Good looking sharpener. Is the tube for water or air? I saw a sharpener very similar to yours a few years ago but the guy was using a spring-loaded pawl in lieu of the pin.


From contributor S:
How does the mechanics of your jig work? I made the homemade job Timberwolf designed but rely totally on my hand/eye coordination to line things up.

From looking at your pic, here is my guess:
-you index the blade on the pin
-you push the jig forward (on a slight angle to create the proper hook) grinding the gullet
-the blade comes back
-you re-index for the next tooth

Am I close? Does the grinder come forward? How do you get the back of the teeth?

From what I can tell, our systems are not all that different, provided it isn't your grinder that moves and the blade is stationary.



From contributor K:
This homemade jig breaks all the rules for band sharpening, but I already had the machine for circular carbide. The above step by step is correct. The blade is set up 10 degrees to the wheel and slides forward and back on linear bearings, with stops. The grinder head is adjustable L-R for the depth of cut water cooled. That spring loaded pawl is a good idea - it would speed up the process.


Cost $35.00.



The comments below were added after this Forum discussion was archived as a Knowledge Base article (add your comment).
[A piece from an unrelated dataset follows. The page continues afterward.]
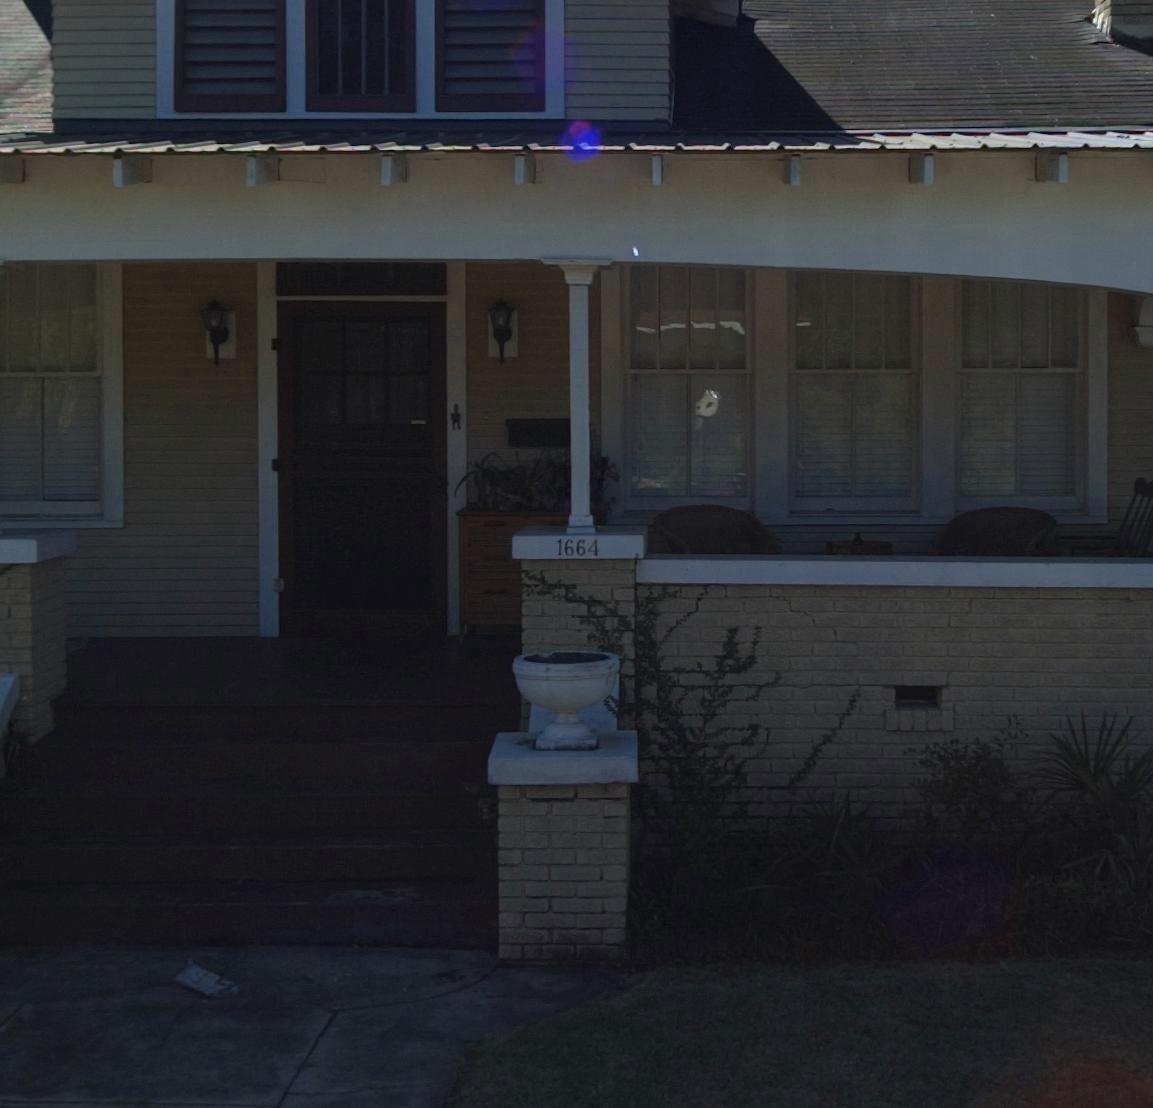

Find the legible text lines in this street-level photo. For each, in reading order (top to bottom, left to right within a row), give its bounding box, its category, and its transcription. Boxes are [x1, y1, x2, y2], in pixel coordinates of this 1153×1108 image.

[555, 535, 602, 559] StreetNumber: 1664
Comment from contributor M:
I use a dremel tool with a 3/16" chainsaw grinding stone. These wheels are cylindrical and the stone is about 1 1/4" long. I sharpen blades that have 4 teeth per inch or less. Takes about 15 minutes to sharpen 113" blade.

The blade can be sharpened on the machine. Four strokes, back and forth, are enough to sharpen the blades as good or better than new. Bandsaw blades are filed in a rip configuration - there are no angles to worry about. The motion is straight in, back out, in, out. Keep the dremel motor level with the table as you grind in and out. For saw mill band blades, which I never have done, the operation is the same, but probably would be better off the saw. This method grinds the gullet as well as the tooth in one operation.